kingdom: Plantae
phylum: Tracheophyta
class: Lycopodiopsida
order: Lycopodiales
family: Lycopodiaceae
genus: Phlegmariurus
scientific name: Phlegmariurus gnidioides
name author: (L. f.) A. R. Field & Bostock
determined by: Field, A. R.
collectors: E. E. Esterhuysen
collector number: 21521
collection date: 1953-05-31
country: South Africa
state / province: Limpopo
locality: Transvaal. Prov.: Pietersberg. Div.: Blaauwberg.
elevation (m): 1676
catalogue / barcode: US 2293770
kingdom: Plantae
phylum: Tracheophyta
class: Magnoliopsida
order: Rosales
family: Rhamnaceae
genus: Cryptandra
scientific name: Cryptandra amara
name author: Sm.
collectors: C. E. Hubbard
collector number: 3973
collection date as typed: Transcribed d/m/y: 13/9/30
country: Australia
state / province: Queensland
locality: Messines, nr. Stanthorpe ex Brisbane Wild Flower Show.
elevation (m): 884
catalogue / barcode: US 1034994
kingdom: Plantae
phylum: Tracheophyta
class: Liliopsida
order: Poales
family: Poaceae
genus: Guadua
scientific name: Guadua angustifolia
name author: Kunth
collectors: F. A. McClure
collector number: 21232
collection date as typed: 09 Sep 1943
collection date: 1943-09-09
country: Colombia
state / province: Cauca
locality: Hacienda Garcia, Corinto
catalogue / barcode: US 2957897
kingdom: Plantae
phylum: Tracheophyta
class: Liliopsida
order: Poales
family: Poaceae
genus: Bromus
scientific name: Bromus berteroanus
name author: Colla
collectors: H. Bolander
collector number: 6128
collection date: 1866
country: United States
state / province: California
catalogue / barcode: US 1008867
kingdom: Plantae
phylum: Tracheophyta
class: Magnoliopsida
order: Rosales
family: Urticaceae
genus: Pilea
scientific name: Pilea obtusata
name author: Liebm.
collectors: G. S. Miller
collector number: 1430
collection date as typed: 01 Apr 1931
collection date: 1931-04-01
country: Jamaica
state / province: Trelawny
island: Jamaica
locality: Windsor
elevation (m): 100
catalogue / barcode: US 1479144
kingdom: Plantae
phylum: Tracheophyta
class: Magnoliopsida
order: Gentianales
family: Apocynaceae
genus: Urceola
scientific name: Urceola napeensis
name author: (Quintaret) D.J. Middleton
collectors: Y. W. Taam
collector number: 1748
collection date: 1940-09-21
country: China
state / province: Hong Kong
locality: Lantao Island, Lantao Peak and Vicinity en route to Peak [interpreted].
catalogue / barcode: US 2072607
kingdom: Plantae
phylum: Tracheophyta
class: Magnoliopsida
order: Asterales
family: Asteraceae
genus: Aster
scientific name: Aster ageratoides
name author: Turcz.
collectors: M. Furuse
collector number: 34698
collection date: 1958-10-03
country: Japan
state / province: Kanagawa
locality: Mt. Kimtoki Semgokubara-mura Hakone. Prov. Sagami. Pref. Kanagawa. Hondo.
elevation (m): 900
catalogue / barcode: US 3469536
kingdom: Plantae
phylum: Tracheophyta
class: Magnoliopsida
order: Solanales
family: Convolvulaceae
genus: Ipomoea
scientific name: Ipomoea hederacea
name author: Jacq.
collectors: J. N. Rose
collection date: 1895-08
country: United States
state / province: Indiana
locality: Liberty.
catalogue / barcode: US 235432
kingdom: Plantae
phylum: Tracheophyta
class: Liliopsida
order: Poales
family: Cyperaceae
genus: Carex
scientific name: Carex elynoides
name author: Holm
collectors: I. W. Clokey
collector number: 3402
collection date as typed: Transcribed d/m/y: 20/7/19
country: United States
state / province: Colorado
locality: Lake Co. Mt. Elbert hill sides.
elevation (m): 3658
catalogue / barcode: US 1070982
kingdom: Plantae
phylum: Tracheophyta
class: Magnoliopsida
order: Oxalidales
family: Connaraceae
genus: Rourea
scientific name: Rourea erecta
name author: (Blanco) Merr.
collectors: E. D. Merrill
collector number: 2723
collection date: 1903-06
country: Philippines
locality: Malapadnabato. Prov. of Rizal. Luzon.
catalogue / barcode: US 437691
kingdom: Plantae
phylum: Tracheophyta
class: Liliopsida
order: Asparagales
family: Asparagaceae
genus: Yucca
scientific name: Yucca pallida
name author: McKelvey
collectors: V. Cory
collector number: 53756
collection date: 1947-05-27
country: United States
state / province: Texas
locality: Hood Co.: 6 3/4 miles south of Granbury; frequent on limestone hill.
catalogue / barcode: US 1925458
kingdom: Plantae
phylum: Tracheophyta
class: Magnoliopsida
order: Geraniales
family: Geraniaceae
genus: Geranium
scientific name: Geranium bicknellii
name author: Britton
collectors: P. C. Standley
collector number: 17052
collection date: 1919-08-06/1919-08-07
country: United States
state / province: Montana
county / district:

Work instructions: Rewrite all the records above, replacing each "collector number" with "field number" and leaving everything else unchanged.

Completed task:
kingdom: Plantae
phylum: Tracheophyta
class: Lycopodiopsida
order: Lycopodiales
family: Lycopodiaceae
genus: Phlegmariurus
scientific name: Phlegmariurus gnidioides
name author: (L. f.) A. R. Field & Bostock
determined by: Field, A. R.
collectors: E. E. Esterhuysen
field number: 21521
collection date: 1953-05-31
country: South Africa
state / province: Limpopo
locality: Transvaal. Prov.: Pietersberg. Div.: Blaauwberg.
elevation (m): 1676
catalogue / barcode: US 2293770
kingdom: Plantae
phylum: Tracheophyta
class: Magnoliopsida
order: Rosales
family: Rhamnaceae
genus: Cryptandra
scientific name: Cryptandra amara
name author: Sm.
collectors: C. E. Hubbard
field number: 3973
collection date as typed: Transcribed d/m/y: 13/9/30
country: Australia
state / province: Queensland
locality: Messines, nr. Stanthorpe ex Brisbane Wild Flower Show.
elevation (m): 884
catalogue / barcode: US 1034994
kingdom: Plantae
phylum: Tracheophyta
class: Liliopsida
order: Poales
family: Poaceae
genus: Guadua
scientific name: Guadua angustifolia
name author: Kunth
collectors: F. A. McClure
field number: 21232
collection date as typed: 09 Sep 1943
collection date: 1943-09-09
country: Colombia
state / province: Cauca
locality: Hacienda Garcia, Corinto
catalogue / barcode: US 2957897
kingdom: Plantae
phylum: Tracheophyta
class: Liliopsida
order: Poales
family: Poaceae
genus: Bromus
scientific name: Bromus berteroanus
name author: Colla
collectors: H. Bolander
field number: 6128
collection date: 1866
country: United States
state / province: California
catalogue / barcode: US 1008867
kingdom: Plantae
phylum: Tracheophyta
class: Magnoliopsida
order: Rosales
family: Urticaceae
genus: Pilea
scientific name: Pilea obtusata
name author: Liebm.
collectors: G. S. Miller
field number: 1430
collection date as typed: 01 Apr 1931
collection date: 1931-04-01
country: Jamaica
state / province: Trelawny
island: Jamaica
locality: Windsor
elevation (m): 100
catalogue / barcode: US 1479144
kingdom: Plantae
phylum: Tracheophyta
class: Magnoliopsida
order: Gentianales
family: Apocynaceae
genus: Urceola
scientific name: Urceola napeensis
name author: (Quintaret) D.J. Middleton
collectors: Y. W. Taam
field number: 1748
collection date: 1940-09-21
country: China
state / province: Hong Kong
locality: Lantao Island, Lantao Peak and Vicinity en route to Peak [interpreted].
catalogue / barcode: US 2072607
kingdom: Plantae
phylum: Tracheophyta
class: Magnoliopsida
order: Asterales
family: Asteraceae
genus: Aster
scientific name: Aster ageratoides
name author: Turcz.
collectors: M. Furuse
field number: 34698
collection date: 1958-10-03
country: Japan
state / province: Kanagawa
locality: Mt. Kimtoki Semgokubara-mura Hakone. Prov. Sagami. Pref. Kanagawa. Hondo.
elevation (m): 900
catalogue / barcode: US 3469536
kingdom: Plantae
phylum: Tracheophyta
class: Magnoliopsida
order: Solanales
family: Convolvulaceae
genus: Ipomoea
scientific name: Ipomoea hederacea
name author: Jacq.
collectors: J. N. Rose
collection date: 1895-08
country: United States
state / province: Indiana
locality: Liberty.
catalogue / barcode: US 235432
kingdom: Plantae
phylum: Tracheophyta
class: Liliopsida
order: Poales
family: Cyperaceae
genus: Carex
scientific name: Carex elynoides
name author: Holm
collectors: I. W. Clokey
field number: 3402
collection date as typed: Transcribed d/m/y: 20/7/19
country: United States
state / province: Colorado
locality: Lake Co. Mt. Elbert hill sides.
elevation (m): 3658
catalogue / barcode: US 1070982
kingdom: Plantae
phylum: Tracheophyta
class: Magnoliopsida
order: Oxalidales
family: Connaraceae
genus: Rourea
scientific name: Rourea erecta
name author: (Blanco) Merr.
collectors: E. D. Merrill
field number: 2723
collection date: 1903-06
country: Philippines
locality: Malapadnabato. Prov. of Rizal. Luzon.
catalogue / barcode: US 437691
kingdom: Plantae
phylum: Tracheophyta
class: Liliopsida
order: Asparagales
family: Asparagaceae
genus: Yucca
scientific name: Yucca pallida
name author: McKelvey
collectors: V. Cory
field number: 53756
collection date: 1947-05-27
country: United States
state / province: Texas
locality: Hood Co.: 6 3/4 miles south of Granbury; frequent on limestone hill.
catalogue / barcode: US 1925458
kingdom: Plantae
phylum: Tracheophyta
class: Magnoliopsida
order: Geraniales
family: Geraniaceae
genus: Geranium
scientific name: Geranium bicknellii
name author: Britton
collectors: P. C. Standley
field number: 17052
collection date: 1919-08-06/1919-08-07
country: United States
state / province: Montana
county / district:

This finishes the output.